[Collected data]
+ + + +
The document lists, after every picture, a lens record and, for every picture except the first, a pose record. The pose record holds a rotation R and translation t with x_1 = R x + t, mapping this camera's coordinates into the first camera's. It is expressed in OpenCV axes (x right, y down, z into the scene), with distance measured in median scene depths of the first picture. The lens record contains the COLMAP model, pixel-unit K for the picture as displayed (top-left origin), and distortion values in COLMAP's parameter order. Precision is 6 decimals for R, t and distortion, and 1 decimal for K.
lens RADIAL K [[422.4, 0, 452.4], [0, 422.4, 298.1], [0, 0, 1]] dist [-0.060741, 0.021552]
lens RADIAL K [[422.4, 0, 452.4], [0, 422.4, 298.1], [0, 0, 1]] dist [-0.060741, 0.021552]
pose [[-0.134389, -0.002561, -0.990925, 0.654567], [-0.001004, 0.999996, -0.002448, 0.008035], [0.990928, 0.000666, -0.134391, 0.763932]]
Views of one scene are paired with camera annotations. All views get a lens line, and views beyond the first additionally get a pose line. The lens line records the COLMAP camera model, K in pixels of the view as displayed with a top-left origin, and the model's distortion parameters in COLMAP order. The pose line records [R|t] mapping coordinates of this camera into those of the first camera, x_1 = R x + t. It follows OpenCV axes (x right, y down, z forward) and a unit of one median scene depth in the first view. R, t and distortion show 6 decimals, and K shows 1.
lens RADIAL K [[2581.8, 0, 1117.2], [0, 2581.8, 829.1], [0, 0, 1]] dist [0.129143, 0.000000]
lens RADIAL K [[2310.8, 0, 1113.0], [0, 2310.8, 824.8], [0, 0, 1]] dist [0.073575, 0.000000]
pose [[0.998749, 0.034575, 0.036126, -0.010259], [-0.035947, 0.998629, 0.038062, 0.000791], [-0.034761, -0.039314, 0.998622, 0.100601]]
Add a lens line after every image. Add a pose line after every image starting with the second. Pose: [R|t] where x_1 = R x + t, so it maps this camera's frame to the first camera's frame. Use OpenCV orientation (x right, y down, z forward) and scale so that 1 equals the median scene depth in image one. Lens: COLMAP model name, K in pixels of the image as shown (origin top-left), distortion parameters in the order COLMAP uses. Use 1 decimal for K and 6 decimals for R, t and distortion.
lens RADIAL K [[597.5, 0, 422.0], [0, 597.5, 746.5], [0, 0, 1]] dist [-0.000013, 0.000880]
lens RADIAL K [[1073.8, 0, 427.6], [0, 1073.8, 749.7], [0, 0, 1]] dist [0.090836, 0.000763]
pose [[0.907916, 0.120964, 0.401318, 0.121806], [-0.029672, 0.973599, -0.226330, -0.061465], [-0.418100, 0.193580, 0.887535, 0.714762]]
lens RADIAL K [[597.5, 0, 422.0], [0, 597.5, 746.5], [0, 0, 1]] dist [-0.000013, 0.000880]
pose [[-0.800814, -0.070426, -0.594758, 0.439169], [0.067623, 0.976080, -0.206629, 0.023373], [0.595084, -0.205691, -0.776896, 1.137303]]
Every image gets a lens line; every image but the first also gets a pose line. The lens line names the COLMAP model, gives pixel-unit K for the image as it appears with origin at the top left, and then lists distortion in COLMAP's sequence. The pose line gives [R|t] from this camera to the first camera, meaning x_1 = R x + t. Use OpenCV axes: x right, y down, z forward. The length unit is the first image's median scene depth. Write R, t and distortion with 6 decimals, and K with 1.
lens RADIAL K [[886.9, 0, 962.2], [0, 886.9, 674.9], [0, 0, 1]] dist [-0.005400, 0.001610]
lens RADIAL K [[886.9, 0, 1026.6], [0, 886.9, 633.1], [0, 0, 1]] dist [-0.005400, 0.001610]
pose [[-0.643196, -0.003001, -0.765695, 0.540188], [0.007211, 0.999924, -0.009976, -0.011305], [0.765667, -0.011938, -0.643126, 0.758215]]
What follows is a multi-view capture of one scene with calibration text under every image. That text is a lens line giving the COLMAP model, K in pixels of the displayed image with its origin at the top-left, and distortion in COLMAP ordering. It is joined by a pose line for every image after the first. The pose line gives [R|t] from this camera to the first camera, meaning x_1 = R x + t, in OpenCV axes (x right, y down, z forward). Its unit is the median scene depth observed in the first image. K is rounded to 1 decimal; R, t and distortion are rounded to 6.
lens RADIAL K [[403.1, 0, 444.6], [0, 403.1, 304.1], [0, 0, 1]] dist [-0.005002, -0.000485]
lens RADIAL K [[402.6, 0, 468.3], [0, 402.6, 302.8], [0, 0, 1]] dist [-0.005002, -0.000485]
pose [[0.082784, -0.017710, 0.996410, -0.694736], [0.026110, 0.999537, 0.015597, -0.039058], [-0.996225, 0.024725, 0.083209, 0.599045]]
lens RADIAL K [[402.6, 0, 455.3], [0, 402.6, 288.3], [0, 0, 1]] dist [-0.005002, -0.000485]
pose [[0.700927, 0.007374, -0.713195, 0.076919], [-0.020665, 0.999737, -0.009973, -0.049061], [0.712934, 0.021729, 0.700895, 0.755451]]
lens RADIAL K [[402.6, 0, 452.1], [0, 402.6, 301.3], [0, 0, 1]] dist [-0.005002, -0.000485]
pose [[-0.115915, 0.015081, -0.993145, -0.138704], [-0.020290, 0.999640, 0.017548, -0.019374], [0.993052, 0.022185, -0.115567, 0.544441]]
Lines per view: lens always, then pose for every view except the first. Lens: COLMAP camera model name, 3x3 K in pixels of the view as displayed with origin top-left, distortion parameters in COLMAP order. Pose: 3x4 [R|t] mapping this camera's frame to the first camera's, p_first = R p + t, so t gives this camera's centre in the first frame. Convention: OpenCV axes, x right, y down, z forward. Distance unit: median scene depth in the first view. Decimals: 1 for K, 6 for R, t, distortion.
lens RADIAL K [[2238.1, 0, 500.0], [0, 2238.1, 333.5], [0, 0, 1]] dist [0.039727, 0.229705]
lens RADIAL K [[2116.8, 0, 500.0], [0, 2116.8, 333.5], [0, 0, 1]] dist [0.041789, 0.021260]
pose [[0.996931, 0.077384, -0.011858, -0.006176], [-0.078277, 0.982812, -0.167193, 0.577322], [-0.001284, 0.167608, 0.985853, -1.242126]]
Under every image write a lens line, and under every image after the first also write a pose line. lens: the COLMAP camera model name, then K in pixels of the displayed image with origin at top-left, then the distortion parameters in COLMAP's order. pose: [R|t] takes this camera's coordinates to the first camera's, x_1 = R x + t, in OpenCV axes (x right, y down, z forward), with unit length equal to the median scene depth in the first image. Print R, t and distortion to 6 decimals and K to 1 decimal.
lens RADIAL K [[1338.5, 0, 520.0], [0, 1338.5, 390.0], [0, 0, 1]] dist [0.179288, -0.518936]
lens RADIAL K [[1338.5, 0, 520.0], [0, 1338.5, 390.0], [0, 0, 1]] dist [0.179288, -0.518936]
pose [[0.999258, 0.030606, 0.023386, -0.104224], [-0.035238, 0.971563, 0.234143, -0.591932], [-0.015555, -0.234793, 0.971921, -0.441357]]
+ + + +
## ASSIGNED TASK
Copy the records above exactly, leaving nothing out.

## TASK RESPONSE
The document lists, after every picture, a lens record and, for every picture except the first, a pose record. The pose record holds a rotation R and translation t with x_1 = R x + t, mapping this camera's coordinates into the first camera's. It is expressed in OpenCV axes (x right, y down, z into the scene), with distance measured in median scene depths of the first picture. The lens record contains the COLMAP model, pixel-unit K for the picture as displayed (top-left origin), and distortion values in COLMAP's parameter order. Precision is 6 decimals for R, t and distortion, and 1 decimal for K.
lens RADIAL K [[422.4, 0, 452.4], [0, 422.4, 298.1], [0, 0, 1]] dist [-0.060741, 0.021552]
lens RADIAL K [[422.4, 0, 452.4], [0, 422.4, 298.1], [0, 0, 1]] dist [-0.060741, 0.021552]
pose [[-0.134389, -0.002561, -0.990925, 0.654567], [-0.001004, 0.999996, -0.002448, 0.008035], [0.990928, 0.000666, -0.134391, 0.763932]]
Views of one scene are paired with camera annotations. All views get a lens line, and views beyond the first additionally get a pose line. The lens line records the COLMAP camera model, K in pixels of the view as displayed with a top-left origin, and the model's distortion parameters in COLMAP order. The pose line records [R|t] mapping coordinates of this camera into those of the first camera, x_1 = R x + t. It follows OpenCV axes (x right, y down, z forward) and a unit of one median scene depth in the first view. R, t and distortion show 6 decimals, and K shows 1.
lens RADIAL K [[2581.8, 0, 1117.2], [0, 2581.8, 829.1], [0, 0, 1]] dist [0.129143, 0.000000]
lens RADIAL K [[2310.8, 0, 1113.0], [0, 2310.8, 824.8], [0, 0, 1]] dist [0.073575, 0.000000]
pose [[0.998749, 0.034575, 0.036126, -0.010259], [-0.035947, 0.998629, 0.038062, 0.000791], [-0.034761, -0.039314, 0.998622, 0.100601]]
Add a lens line after every image. Add a pose line after every image starting with the second. Pose: [R|t] where x_1 = R x + t, so it maps this camera's frame to the first camera's frame. Use OpenCV orientation (x right, y down, z forward) and scale so that 1 equals the median scene depth in image one. Lens: COLMAP model name, K in pixels of the image as shown (origin top-left), distortion parameters in the order COLMAP uses. Use 1 decimal for K and 6 decimals for R, t and distortion.
lens RADIAL K [[597.5, 0, 422.0], [0, 597.5, 746.5], [0, 0, 1]] dist [-0.000013, 0.000880]
lens RADIAL K [[1073.8, 0, 427.6], [0, 1073.8, 749.7], [0, 0, 1]] dist [0.090836, 0.000763]
pose [[0.907916, 0.120964, 0.401318, 0.121806], [-0.029672, 0.973599, -0.226330, -0.061465], [-0.418100, 0.193580, 0.887535, 0.714762]]
lens RADIAL K [[597.5, 0, 422.0], [0, 597.5, 746.5], [0, 0, 1]] dist [-0.000013, 0.000880]
pose [[-0.800814, -0.070426, -0.594758, 0.439169], [0.067623, 0.976080, -0.206629, 0.023373], [0.595084, -0.205691, -0.776896, 1.137303]]
Every image gets a lens line; every image but the first also gets a pose line. The lens line names the COLMAP model, gives pixel-unit K for the image as it appears with origin at the top left, and then lists distortion in COLMAP's sequence. The pose line gives [R|t] from this camera to the first camera, meaning x_1 = R x + t. Use OpenCV axes: x right, y down, z forward. The length unit is the first image's median scene depth. Write R, t and distortion with 6 decimals, and K with 1.
lens RADIAL K [[886.9, 0, 962.2], [0, 886.9, 674.9], [0, 0, 1]] dist [-0.005400, 0.001610]
lens RADIAL K [[886.9, 0, 1026.6], [0, 886.9, 633.1], [0, 0, 1]] dist [-0.005400, 0.001610]
pose [[-0.643196, -0.003001, -0.765695, 0.540188], [0.007211, 0.999924, -0.009976, -0.011305], [0.765667, -0.011938, -0.643126, 0.758215]]
What follows is a multi-view capture of one scene with calibration text under every image. That text is a lens line giving the COLMAP model, K in pixels of the displayed image with its origin at the top-left, and distortion in COLMAP ordering. It is joined by a pose line for every image after the first. The pose line gives [R|t] from this camera to the first camera, meaning x_1 = R x + t, in OpenCV axes (x right, y down, z forward). Its unit is the median scene depth observed in the first image. K is rounded to 1 decimal; R, t and distortion are rounded to 6.
lens RADIAL K [[403.1, 0, 444.6], [0, 403.1, 304.1], [0, 0, 1]] dist [-0.005002, -0.000485]
lens RADIAL K [[402.6, 0, 468.3], [0, 402.6, 302.8], [0, 0, 1]] dist [-0.005002, -0.000485]
pose [[0.082784, -0.017710, 0.996410, -0.694736], [0.026110, 0.999537, 0.015597, -0.039058], [-0.996225, 0.024725, 0.083209, 0.599045]]
lens RADIAL K [[402.6, 0, 455.3], [0, 402.6, 288.3], [0, 0, 1]] dist [-0.005002, -0.000485]
pose [[0.700927, 0.007374, -0.713195, 0.076919], [-0.020665, 0.999737, -0.009973, -0.049061], [0.712934, 0.021729, 0.700895, 0.755451]]
lens RADIAL K [[402.6, 0, 452.1], [0, 402.6, 301.3], [0, 0, 1]] dist [-0.005002, -0.000485]
pose [[-0.115915, 0.015081, -0.993145, -0.138704], [-0.020290, 0.999640, 0.017548, -0.019374], [0.993052, 0.022185, -0.115567, 0.544441]]
Lines per view: lens always, then pose for every view except the first. Lens: COLMAP camera model name, 3x3 K in pixels of the view as displayed with origin top-left, distortion parameters in COLMAP order. Pose: 3x4 [R|t] mapping this camera's frame to the first camera's, p_first = R p + t, so t gives this camera's centre in the first frame. Convention: OpenCV axes, x right, y down, z forward. Distance unit: median scene depth in the first view. Decimals: 1 for K, 6 for R, t, distortion.
lens RADIAL K [[2238.1, 0, 500.0], [0, 2238.1, 333.5], [0, 0, 1]] dist [0.039727, 0.229705]
lens RADIAL K [[2116.8, 0, 500.0], [0, 2116.8, 333.5], [0, 0, 1]] dist [0.041789, 0.021260]
pose [[0.996931, 0.077384, -0.011858, -0.006176], [-0.078277, 0.982812, -0.167193, 0.577322], [-0.001284, 0.167608, 0.985853, -1.242126]]
Under every image write a lens line, and under every image after the first also write a pose line. lens: the COLMAP camera model name, then K in pixels of the displayed image with origin at top-left, then the distortion parameters in COLMAP's order. pose: [R|t] takes this camera's coordinates to the first camera's, x_1 = R x + t, in OpenCV axes (x right, y down, z forward), with unit length equal to the median scene depth in the first image. Print R, t and distortion to 6 decimals and K to 1 decimal.
lens RADIAL K [[1338.5, 0, 520.0], [0, 1338.5, 390.0], [0, 0, 1]] dist [0.179288, -0.518936]
lens RADIAL K [[1338.5, 0, 520.0], [0, 1338.5, 390.0], [0, 0, 1]] dist [0.179288, -0.518936]
pose [[0.999258, 0.030606, 0.023386, -0.104224], [-0.035238, 0.971563, 0.234143, -0.591932], [-0.015555, -0.234793, 0.971921, -0.441357]]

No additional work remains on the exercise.